Stop writing great runbooks. Instead, fix your production issues.
When production has an issue, someone gets paged. A common approach to handling pages in production looks like:
- Make sure every page has a clear runbook
- Make sure everyone is trained up on how to run that runbook
Runbooks are a set of manual tasks. On-call literature often has things like “no alert should exist without a runbook.” The runbook is exalted.
The problem is that runbooks are documented failure: failure to fix things properly, failure to automate solutions, failure to prioritize. Furthermore, runbooks are often praised for being clear and easy to use. In reality, the clearer and easier a runbook is to execute, the more unforgivable it is that you haven’t automated the solution.
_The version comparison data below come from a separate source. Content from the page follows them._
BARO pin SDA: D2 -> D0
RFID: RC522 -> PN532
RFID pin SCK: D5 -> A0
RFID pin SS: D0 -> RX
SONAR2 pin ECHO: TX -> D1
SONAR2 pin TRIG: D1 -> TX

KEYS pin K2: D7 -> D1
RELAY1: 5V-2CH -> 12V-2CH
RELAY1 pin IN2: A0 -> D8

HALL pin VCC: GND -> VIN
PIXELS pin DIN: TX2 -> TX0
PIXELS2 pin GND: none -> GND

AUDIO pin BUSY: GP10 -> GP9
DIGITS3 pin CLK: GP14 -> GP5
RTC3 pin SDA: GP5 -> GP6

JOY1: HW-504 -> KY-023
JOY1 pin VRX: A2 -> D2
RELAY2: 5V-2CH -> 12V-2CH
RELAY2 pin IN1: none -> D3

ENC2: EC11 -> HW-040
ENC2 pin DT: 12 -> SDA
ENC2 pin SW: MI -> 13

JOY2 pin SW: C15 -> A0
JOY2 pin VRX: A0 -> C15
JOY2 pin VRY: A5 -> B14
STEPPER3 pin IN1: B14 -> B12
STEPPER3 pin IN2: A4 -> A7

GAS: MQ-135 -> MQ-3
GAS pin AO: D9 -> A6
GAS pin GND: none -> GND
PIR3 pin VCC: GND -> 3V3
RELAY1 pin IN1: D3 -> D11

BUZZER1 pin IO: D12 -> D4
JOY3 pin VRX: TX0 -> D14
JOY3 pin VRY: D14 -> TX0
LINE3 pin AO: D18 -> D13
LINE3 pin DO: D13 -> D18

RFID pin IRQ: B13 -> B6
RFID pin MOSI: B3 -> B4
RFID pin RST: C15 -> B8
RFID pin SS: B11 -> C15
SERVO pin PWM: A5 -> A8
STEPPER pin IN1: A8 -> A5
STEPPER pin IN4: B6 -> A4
The Catch-22 Of Runbooks is Any runbook that is easy to execute should not exist
.
If the runbook says press a button, make something do that automatically when the page goes off. If the runbook says read a graph and then press a button, make something do that automatically when the page goes off. There is almost nothing in an on-call that is both easy to execute and unable to be automated.
So is there any place for runbooks?
Runbooks should be training. Instead of thinking of runbooks as reactive playbooks, good runbooks are training that give you the confidence and know-how to quickly and effectively solve unforeseen production issues when they happen.
And that makes sense. Other people that go on-call - e.g. doctors, firefighters, detectives - aren’t pulling out binders of playbooks when time is of the essence.
Here’s five more thoughts on healthy on-call rotations before we go:
- Pages are not a way to learn about the system, they’re a call for action. If you don’t take action on a page, get rid of it.
- The ways to get rid of known, problematic page are: reduce the threshold, introduce a product limitation, fix a bug, automate handling of the issue. Every single known page can be avoided by one of these methods.
- For teams that don’t have follow-the-sun coverage, you can modify your paging thresholds off-hours. Your team should and will react faster while they’re at work and you can codify that.
- PMs should both know and prioritize-based-off-of paging volume.
- Managers should be in paging rotations.